By tiling the input tensors into smaller blocks, the attention computation can be completed entirely in a single fused kernel from fast GPU on-chip SRAM, without requiring multiple reads and writes to comparatively slow high-bandwidth memory (HBM). By additionally re-computing the attention on-chip during the backward pass (which remains faster than reading from HBM!), the intermediate activations do not have to be stored on the GPU, resulting in substantial memory savings.
The authors report a 2-4x speedup and 5-20x memory reduction when compared to existing attention implementations, opening the door for the training of attention-based models on much larger context sizes.
Utku Evci, Vincent Dumoulin, Hugo Larochelle, Michael C Mozer
Transfer learning is the task of taking a machine learning model trained on a particular source domain and adapting it to perform well in a separate target domain, particularly when data is much more abundant in the former.
The hope is that the intermediate representations learnt by the model in order to perform well in the source domain will transfer to the target domain, allowing it to generalise effectively to the new task with minimal additional training and data. For instance, a model trained to detect cats may not require much modification in order to successfully detect dogs, since visually they have many features in common.
Two common approaches for classification task transfer learning with deep neural networks are:
- linear probing – where the trained model weights are frozen and a new final classification layer is trained for the target domain
- fine-tuning – where all of the model parameters are further trained in the target domain
Fine-tuning can achieve greater accuracy at the cost of a much more computation, but Head2Toe achieves the best of both worlds. On the VTAB benchmark for visual transfer learning, it attains classification performance on-par with (and even exceeding) that of fine-tuning, with a reduction in both training and storage costs in excess of 100x.

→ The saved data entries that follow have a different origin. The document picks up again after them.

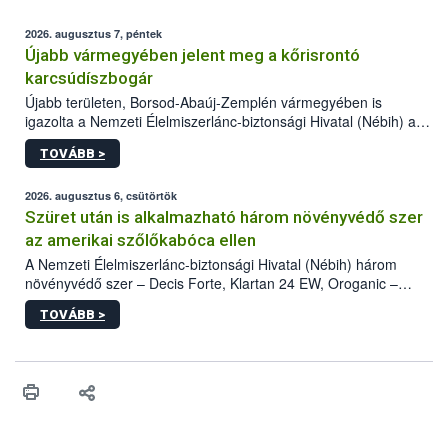
2026. augusztus 7, péntek
Újabb vármegyében jelent meg a kőrisrontó
karcsúdíszbogár
Újabb területen, Borsod-Abaúj-Zemplén vármegyében is
igazolta a Nemzeti Élelmiszerlánc-biztonsági Hivatal (Nébih) a
kőrisrontó karcsúdíszbogár (Agrilus planipennis) jelenlétét. A
TOVÁBB >
kártevőt nem csak színcsapdában találták meg, de már fertőzött
fában is azonosították. A növényvédelmi szakemberek folytatják
az intenzív felderítést, emellett az intézkedéseket a szlovák
2026. augusztus 6, csütörtök
hatósággal is összehangolják a terjedés megállítása érdekében.
Szüret után is alkalmazható három növényvédő szer
az amerikai szőlőkabóca ellen
A Nemzeti Élelmiszerlánc-biztonsági Hivatal (Nébih) három
növényvédő szer – Decis Forte, Klartan 24 EW, Oroganic –
engedélyokiratát módosította, így azok a szüretet követően,
TOVÁBB >
egészen a vesszőérettség (BBCH 91) stádiumáig
felhasználhatóak a szőlőben. A kiterjesztések célja, hogy a korai
érésű szőlőkben is legyen lehetőség a károsító elleni további
védekezésre. Az Oroganic készítmény kis kiszerelésben kiskerti
felhasználók számára is elérhető és ökológiai termesztésben is
engedélyezett.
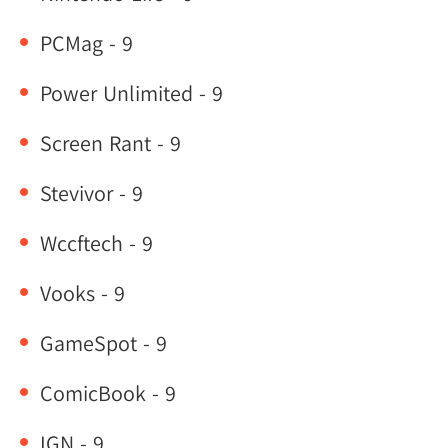
PCMag - 9
Power Unlimited - 9
Screen Rant - 9
Stevivor - 9
Wccftech - 9
Vooks - 9
GameSpot - 9
ComicBook - 9
IGN - 9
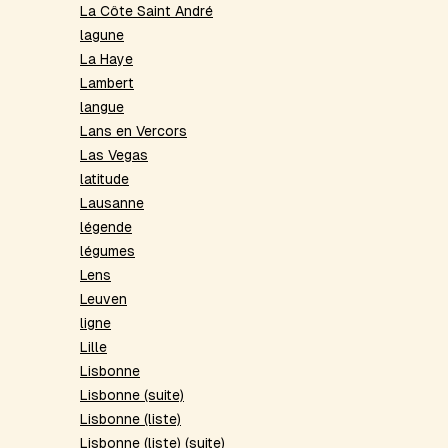
La Côte Saint André
lagune
La Haye
Lambert
langue
Lans en Vercors
Las Vegas
latitude
Lausanne
légende
légumes
Lens
Leuven
ligne
Lille
Lisbonne
Lisbonne (suite)
Lisbonne (liste)
Lisbonne (liste) (suite)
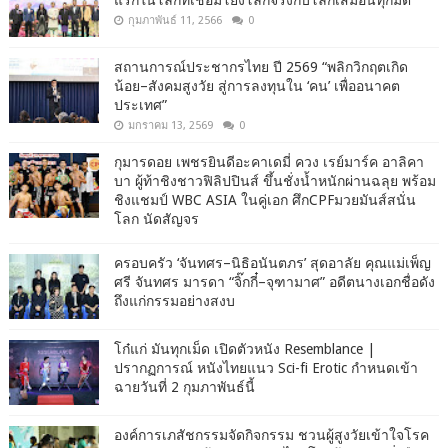
แรกในโลกที่เชื่อมโยงโลกจริงกับโลกเสมือนทุกมิติ
กุมภาพันธ์ 11, 2566
0
สถานการณ์ประชากรไทย ปี 2569 “พลิกวิกฤตเกิด
น้อย–สังคมสูงวัย สู่การลงทุนใน ‘คน’ เพื่ออนาคต
ประเทศ”
มกราคม 13, 2569
0
กุมารดอย เพชรยินดีอะคาเดมี่ ควง เรย์มาร์ค อาลิคา
บา ผู้ท้าชิงชาวฟิลิปปินส์ ขึ้นชั่งน้ำหนักผ่านฉลุย พร้อม
ชิงแชมป์ WBC ASIA ในคู่เอก ศึกCPFมวยมันส์สนั่น
โลก นัดสัญจร
ครอบครัว ‘จันทศร–นิธิอนันตภร’ สุดอาลัย คุณแม่เพ็ญ
ศรี จันทศร มารดา “จิ๊กกี๋–จุฑามาศ” อดีตนางเอกชื่อดัง
ถึงแก่กรรมอย่างสงบ
โก๋แก่ มันทุกเม็ด เปิดตัวหนัง Resemblance |
ปรากฏการณ์ หนังไทยแนว Sci-fi Erotic กำหนดเข้า
ฉายวันที่ 2 กุมภาพันธ์นี้
องค์การเภสัชกรรมจัดกิจกรรม ชวนผู้สูงวัยเข้าใจโรค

Head2Toe achieves this by training a new classification head on features selected from all layers of the source model (with no fine-tuning!), using group-lasso regularisation to learn a sparse linear layer that selects the most relevant features for the source domain.
I’m particularly excited to see how well this approach generalises beyond image classification settings.
Zhuang Wang, Zhaozhuo Xu, Xinyu Wu, Anshumali Shrivastava, T. S. Eugene Ng
In data-parallel distributed training of neural networks, gradients are computed on separate mini-batches of data across multiple GPUs and then combined across all GPUs via an all-reduce operation. Since the size of these gradients is proportional to the number of parameters in the model, communicating these gradients becomes increasingly expensive as models grow ever larger.
To alleviate this, gradient compression schemes seek to reduce the size of these communicated gradients while adding as little computational overhead as possible.
DRAGONN is one such scheme, which utilises a hashing-based compression algorithm which builds on Deep Gradient Compression (DGC). In DGC, only gradient elements greater than some threshold are communicated to the other GPUs – even in the most efficient GPU implementations, this requires multiple scans of the tensor in order to create a Boolean mask of elements above the threshold and extract their corresponding indices.
DRAGONN instead implements a hashing scheme where, if a gradient element is greater than or equal to some threshold, its index is mapped into some fixed integer range, which is used to compute an offset for a pre-allocated memory location into which the gradient value is written.
While this introduces some additional noise due to hash collisions, this approach greatly reduces the compression cost incurred relative to DGC, which in turn accelerates training times to model convergence by up to 3.5x vs. DGC.